His case is not unique. Our organization, the Institute for Justice, which represents Mr. Cooksey in a First Amendment lawsuit against the North Carolina licensing board, is confronting similar arguments nationwide in cases involving speech about parenting, pet care and even history. Under the Ninth Circuit’s ruling, governments could regulate this speech however they wanted, as long as they relabeled it “conduct.”
Lawyers for the state of California made exactly this argument. They said the state was not regulating “speech,” but rather “medical treatment” that could be restricted just like brain surgery or electroshock therapy. But whether or not something is protected by the First Amendment does not hinge on whether we decide to call it “speech” or “treatment.” It hinges on whether or not the government is regulating something that communicates a message. Brain surgery and electroshock therapy do not, but talk therapy — whatever else it does — clearly communicates a message.
Accepting California’s approach would undermine free-speech protections entirely. After all, any kind of speech can be relabeled “conduct.” Professors engage in the conduct of “instructing,” political consultants in the conduct of “strategizing,” and stand-up comedians in the conduct of “inducing amusement.”
Fortunately, the United States Supreme Court has made clear that governments cannot escape the First Amendment by playing this kind of labeling game.
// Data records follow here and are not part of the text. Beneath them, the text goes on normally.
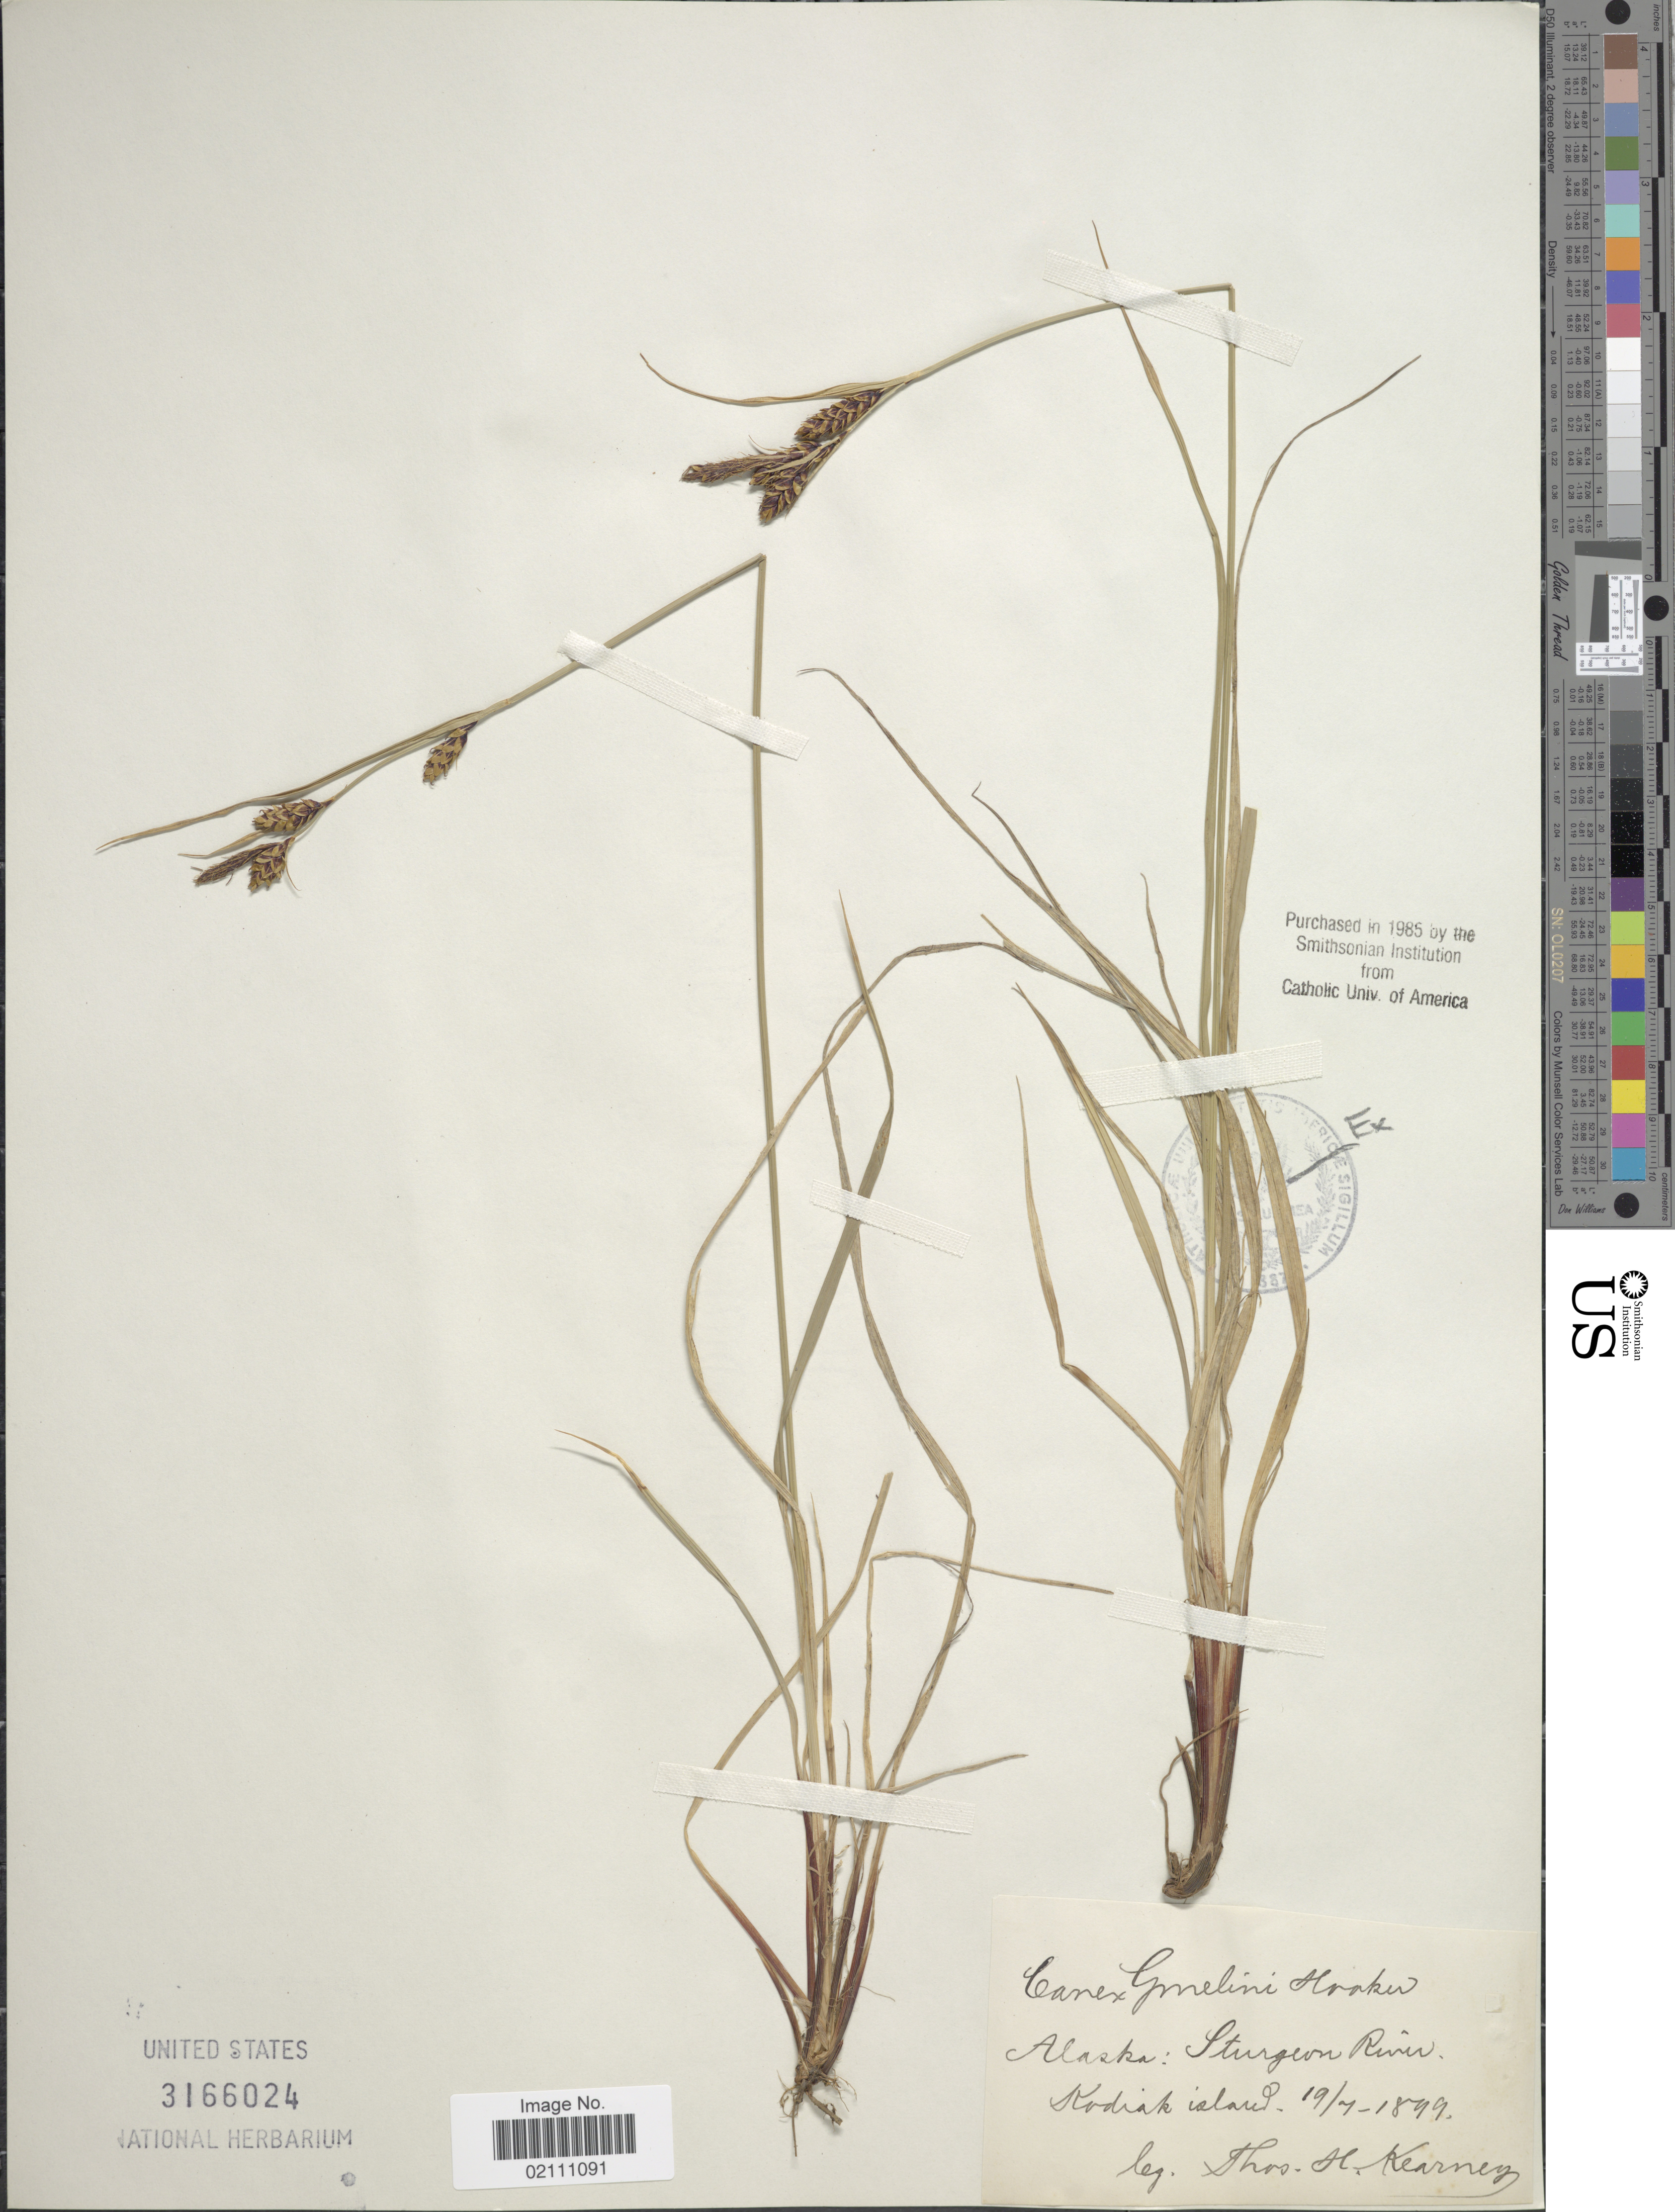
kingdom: Plantae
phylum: Tracheophyta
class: Liliopsida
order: Poales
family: Cyperaceae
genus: Carex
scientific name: Carex gmelinii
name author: Hook. & Arn.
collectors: T. H. Kearney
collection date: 1899-07-19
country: United States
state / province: Alaska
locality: Sturgeon River, Kodiak Island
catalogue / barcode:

Three years ago, the court held that the First Amendment applied even to expert legal advice to terrorist groups. The federal government in that case made exactly the same argument that California was making here, that such advice was “conduct,” not speech. The Supreme Court rejected that argument, though it did find that the government’s interest in combating terrorism was strong enough to uphold the law under First Amendment scrutiny.
The same reasoning applies here. Talk therapy, like other advice, consists of communication, and communication gets First Amendment protection even when the government calls it conduct.
Importantly, the plaintiffs in the California case would not have automatically won their case had the Ninth Circuit held that the First Amendment applied. Instead, the government would then have had the burden of coming forward with actual evidence that the law addressed a real problem and limited speech no more than was necessary. That burden is serious, but it is not insurmountable. It simply means that courts take free speech very seriously, and government officials must present real evidence that their restrictions are necessary to fight a real danger.
It is possible, maybe even likely, that California will be able to meet this burden with regard to its reparative therapy law. But it was the Ninth Circuit’s responsibility to ensure that the state did so, and the court failed.
Now the Ninth Circuit has a chance to correct this error. The plaintiffs in these cases have asked the court to grant a rare “en banc” rehearing, before the entire court, to reverse the panel’s ruling. Our organization has filed a brief in support of this request. The Ninth Circuit should grant the review — not for the sake of the plaintiffs, but for the sake of the thousands of other people who speak for a living and whose rights also hang in the balance here.
Paul Sherman and Robert McNamara are lawyers at the Institute for Justice, a libertarian public interest law firm.
A version of this op-ed appears in print on October 10, 2013, on page A31 of the New York edition with the headline: Protecting the Speech We Hate.